◆ Input data:
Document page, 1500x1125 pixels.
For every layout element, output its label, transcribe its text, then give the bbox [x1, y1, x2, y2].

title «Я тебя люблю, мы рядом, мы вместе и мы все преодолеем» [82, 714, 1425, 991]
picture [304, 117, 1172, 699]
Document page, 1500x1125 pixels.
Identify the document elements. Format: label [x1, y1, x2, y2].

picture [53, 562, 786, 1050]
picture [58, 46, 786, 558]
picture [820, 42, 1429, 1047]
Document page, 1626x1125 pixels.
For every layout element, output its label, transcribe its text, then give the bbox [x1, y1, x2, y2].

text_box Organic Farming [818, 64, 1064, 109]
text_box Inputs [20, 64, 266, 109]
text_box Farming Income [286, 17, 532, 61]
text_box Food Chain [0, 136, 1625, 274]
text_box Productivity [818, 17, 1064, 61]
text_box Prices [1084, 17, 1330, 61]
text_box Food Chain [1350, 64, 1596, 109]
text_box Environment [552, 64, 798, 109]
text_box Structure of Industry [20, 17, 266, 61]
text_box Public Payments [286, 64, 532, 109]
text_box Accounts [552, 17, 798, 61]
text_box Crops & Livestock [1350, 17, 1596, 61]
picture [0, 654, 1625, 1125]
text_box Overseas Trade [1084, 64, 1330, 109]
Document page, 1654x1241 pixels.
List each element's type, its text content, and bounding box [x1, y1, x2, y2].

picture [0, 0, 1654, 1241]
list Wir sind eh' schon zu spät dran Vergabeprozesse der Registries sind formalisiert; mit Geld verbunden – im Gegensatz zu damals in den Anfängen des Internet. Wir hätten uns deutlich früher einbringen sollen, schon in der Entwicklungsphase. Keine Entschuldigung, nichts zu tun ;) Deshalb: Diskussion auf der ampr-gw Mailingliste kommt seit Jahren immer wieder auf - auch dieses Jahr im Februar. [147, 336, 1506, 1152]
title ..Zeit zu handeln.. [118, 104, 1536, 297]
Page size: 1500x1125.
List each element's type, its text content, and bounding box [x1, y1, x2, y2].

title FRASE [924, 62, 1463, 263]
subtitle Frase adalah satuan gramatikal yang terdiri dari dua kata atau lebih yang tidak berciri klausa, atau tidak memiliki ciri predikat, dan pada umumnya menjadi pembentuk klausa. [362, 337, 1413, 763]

◆ Requirements: Please state how many of the rows above contain the string "pixels", giving only the number.

◆ Exercise response: 4